Per non rendersi conto che un giorno, fra non molto, qualcuno verrà lì e glielo chiederà: ma come avete potuto?”
A me non fa paura quello che suona i campanelli. Salvini ha scelto modi da bullo, ma i moralisti, che magari si dovrebbero preoccupare della sicurezza nelle periferie, preferiscono guardare il suo dito inopportuno su un citofono piuttosto che fissare lo sguardo sullo spaccio di quartiere.
Non mi piace che qualcuno dia in pasto alla folla inferocita un ragazzino di 17 anni con precedenti penali, ma mi fanno paura quelli che per venticinque anni hanno criminalizzato a mezzo stampa un intero pensiero di centrodestra, senza se e senza ma.
A me non fa paura la vecchietta che esprime in malo modo il suo legittimo malcontento verso chi impiega risorse pubbliche su cose che lei non riuscirà mai a comprendere, visto che non arriva a fine mese con la pensione.
A me fa paura la posizione del mio collega medico che, pur avendo studiato e imparato come si assiste dignitosamente un paziente, è costretto a occuparsi come può e senza alcun supporto di una quantità quintupla di persone in un Pronto soccorso di Lampedusa o di qualunque altro luogo di frontiera, inappropriato per assistere tutti quei pazienti. Quei luoghi reali di sofferenza sono volutamente ignorati dai moralisti indignati, anche perché i loro rappresentati politici non hanno mai saputo (o voluto) attuare efficaci politiche di controllo dell’immigrazione clandestina, come del resto programmare l’assistenza socio sanitaria dei migranti sul suolo italiano, nascondendosi dietro motivi umanitari.
Mi fa paura il genitore dello studente che incita il figlio a chiamare razzisti e/o fascisti tutti coloro che esprimono solo le proprie idee, senza insegnargli la differenza tra l’espressione, seppur forte, di un bisogno e un’intenzione di discriminare qualcuno.

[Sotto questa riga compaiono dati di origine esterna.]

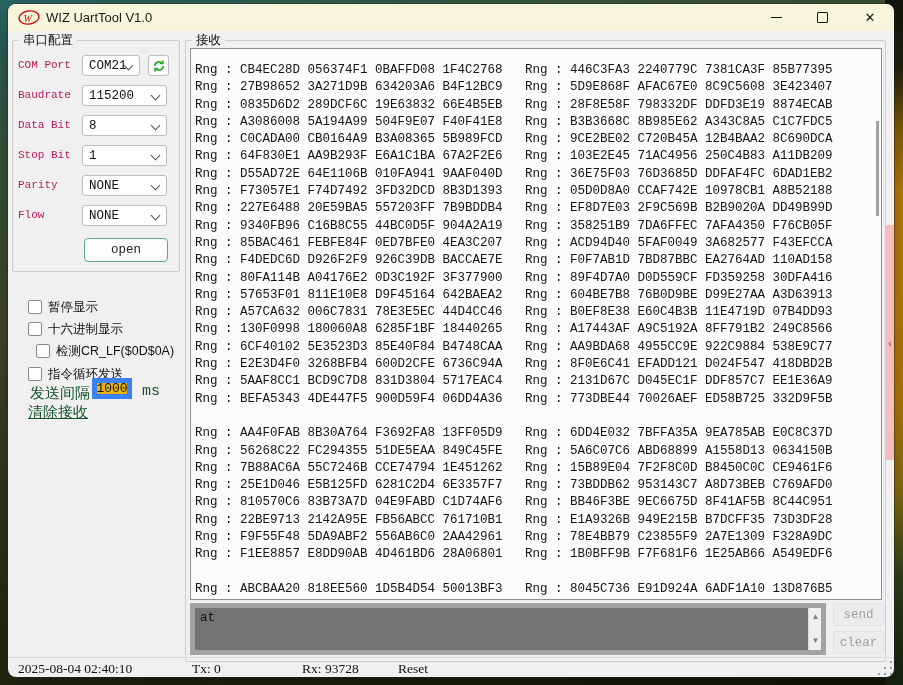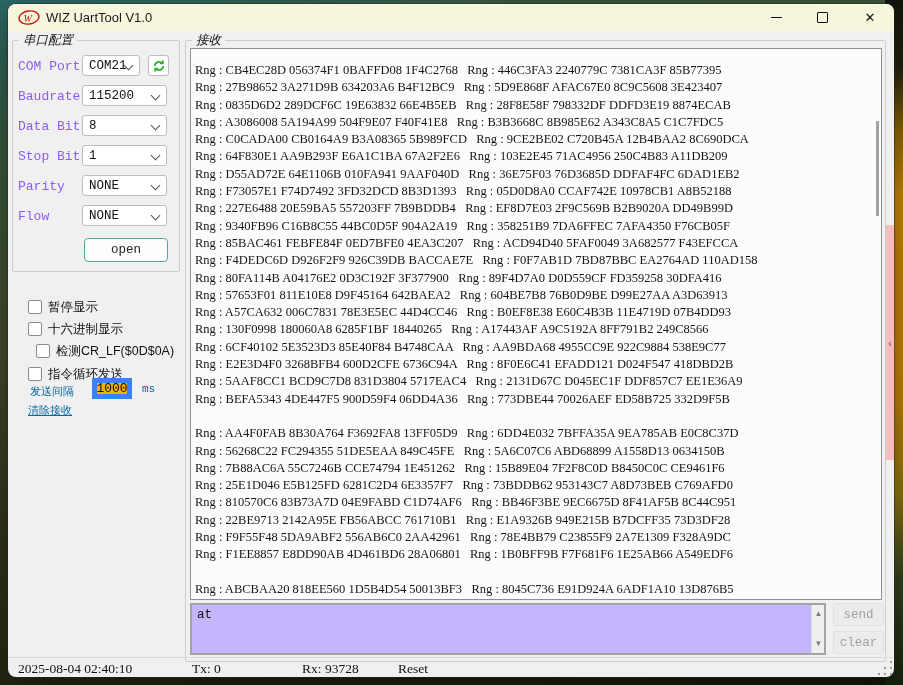--- a/index.html
+++ b/index.html
@@ -17,50 +17,50 @@
     background:#f0f0f0;overflow:hidden;
     box-shadow:0 0 0 1px rgba(40,40,30,.45),0 10px 30px rgba(0,0,0,.4);}
   .titlebar{position:absolute;left:0;top:0;width:886px;height:27px;background:#f5f6dc;}
   .app-logo{position:absolute;left:10px;top:6px;width:22px;height:15px;}
   .win-title{position:absolute;left:38px;top:6px;font-size:13px;color:#1a1a1a;white-space:nowrap;}
   .cap-btn{position:absolute;top:0;width:36px;height:27px;display:flex;align-items:center;justify-content:center;}
   .glyph-min{width:11px;height:0;border-top:1px solid #111;}
   .glyph-max{width:9px;height:9px;border:1.2px solid #111;border-radius:1px;}
   .glyph-close{font-size:13px;color:#111;line-height:1;}
   .groupbox{position:absolute;border:1px solid #cdcdcd;border-radius:2px;}
-  .group-label{position:absolute;top:-9px;left:6px;background:#f0f0f0;padding:0 4px;font-size:12.5px;color:#111;white-space:nowrap;font-style:italic;}
+  .group-label{position:absolute;top:-9px;left:6px;background:#f0f0f0;padding:0 4px;font-size:12.5px;color:#111;white-space:nowrap;}
   .mono{font-family:"Liberation Mono","DejaVu Sans Mono",monospace;}
-  .field-label{position:absolute;left:10px;font-size:13px;color:#8b5cf6;white-space:nowrap;
+  .field-label{position:absolute;left:10px;font-size:11px;color:#be185d;white-space:nowrap;
     font-family:"Liberation Mono","DejaVu Sans Mono",monospace;}
   .combo{position:absolute;height:21px;background:#fff;border:1px solid #bdbdbd;border-radius:3px;
     font-family:"Liberation Mono","DejaVu Sans Mono",monospace;font-size:12.5px;color:#111;
     display:flex;align-items:center;padding-left:6px;box-sizing:border-box;}
   .chev{position:absolute;right:7px;top:6px;width:6px;height:6px;
     border-right:1.3px solid #555;border-bottom:1.3px solid #555;transform:rotate(45deg);}
   .refresh-btn{position:absolute;width:21px;height:21px;background:#fff;border:1px solid #bdbdbd;border-radius:3px;
     display:flex;align-items:center;justify-content:center;box-sizing:border-box;}
   .open-btn{position:absolute;height:24px;background:#fdfdfd;border:1px solid #57a79d;border-radius:4px;
     font-family:"Liberation Mono","DejaVu Sans Mono",monospace;font-size:12.5px;color:#222;
     display:flex;align-items:center;justify-content:center;box-sizing:border-box;}
   .cbx-row{position:absolute;left:20px;height:16px;display:flex;align-items:center;}
   .cbx{width:12px;height:12px;background:#fff;border:1px solid #8a8a8a;border-radius:2px;margin-right:6px;flex:none;}
   .cbx-label{font-size:12.5px;color:#111;white-space:nowrap;}
   .interval-input{position:absolute;background:#eab308;border:5px solid #3b82f6;
     font-family:Liberation Mono, monospace;font-size:13px;color:#111;
     display:flex;align-items:center;justify-content:center;box-sizing:border-box;}
-  .plain-label{position:absolute;font-size:11px;color:#0369a1;white-space:nowrap;}
+  .plain-label{position:absolute;font-size:15px;color:#14532d;white-space:nowrap;}
   .link{text-decoration:underline;}
   .rx-area{position:absolute;left:182px;top:44px;width:692px;height:552px;background:#fcfcfc;
     border:1px solid #8f8f8f;box-sizing:border-box;overflow:hidden;}
   .rx-log{position:absolute;left:4px;top:13px;white-space:pre;
-    font-family:Liberation Serif, serif;font-size:12.5px;line-height:17.3px;color:#151515;}
+    font-family:Liberation Mono, monospace;font-size:12.5px;line-height:17.3px;color:#151515;}
   .log-line{height:17.3px;}
   .scroll-thumb{position:absolute;right:2px;top:72px;width:3px;height:95px;background:#a3a3a3;}
-  .tx-input{position:absolute;left:182px;top:599px;width:636px;height:52px;background:#c4b5fd;
-    border:2px solid #a3a3a3;box-sizing:border-box;}
+  .tx-input{position:absolute;left:182px;top:599px;width:636px;height:52px;background:#737373;
+    border:5px solid #a3a3a3;box-sizing:border-box;}
   .tx-text{position:absolute;left:5px;top:3px;font-family:"Liberation Mono","DejaVu Sans Mono",monospace;
     font-size:12.5px;color:#111;white-space:pre;}
   .spin-strip{position:absolute;right:0;top:0;width:13px;height:100%;background:#efefef;border-left:1px solid #dcdcdc;box-sizing:border-box;}
   .spin-up,.spin-down{position:absolute;left:0;width:13px;text-align:center;font-size:8px;color:#7d7d7d;line-height:1;}
   .spin-up{top:5px;}
   .spin-down{bottom:5px;}
   .gray-btn{position:absolute;left:825px;width:51px;height:23px;background:#ececec;border:1px solid #e2e2e2;
     border-radius:3px;font-family:"Liberation Mono","DejaVu Sans Mono",monospace;font-size:12.5px;color:#a0a0a0;
     display:flex;align-items:center;justify-content:center;box-sizing:border-box;}
   .status-sep{position:absolute;left:0;top:653px;width:886px;height:0;border-top:1px solid #dadada;}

Mi fa paura l’indifferenza colpevole dei moralisti verso i nomadi che vagano nei supermercati, accompagnati da un nugolo di figli loro e non, i quali non dovrebbero trovarsi in un centro commerciale a praticare accattonaggio organizzato, ma in una scuola.
Provo invece compassione verso chi si arroga il diritto di decidere per tutti cosa sia corretto e cosa non lo sia, cosa sia sessista e cosa non lo sia, cosa sia classista e cosa non lo sia, solo per stabilire una verità di facciata unica e assoluta, da poter violare comodamente all’ombra del proprio autocompiacimento. Provo un’umana compassione verso chi si sente migliore degli altri perché di sinistra, criminalizzando chi non lo è.
A molti è piaciuto delegittimare un interlocutore dalle idee non conformi, magari augurandogli la morte sui social, come accaduto a Siniša Mihajlović, allenatore del Bologna reduce da alcuni cicli di chemioterapia. Aveva solo espresso opinioni invise a qualcuno, magari proprio uno di quelli scandalizzati dal ditino di Salvini sul citofono della palazzina del Pilastro a Bologna.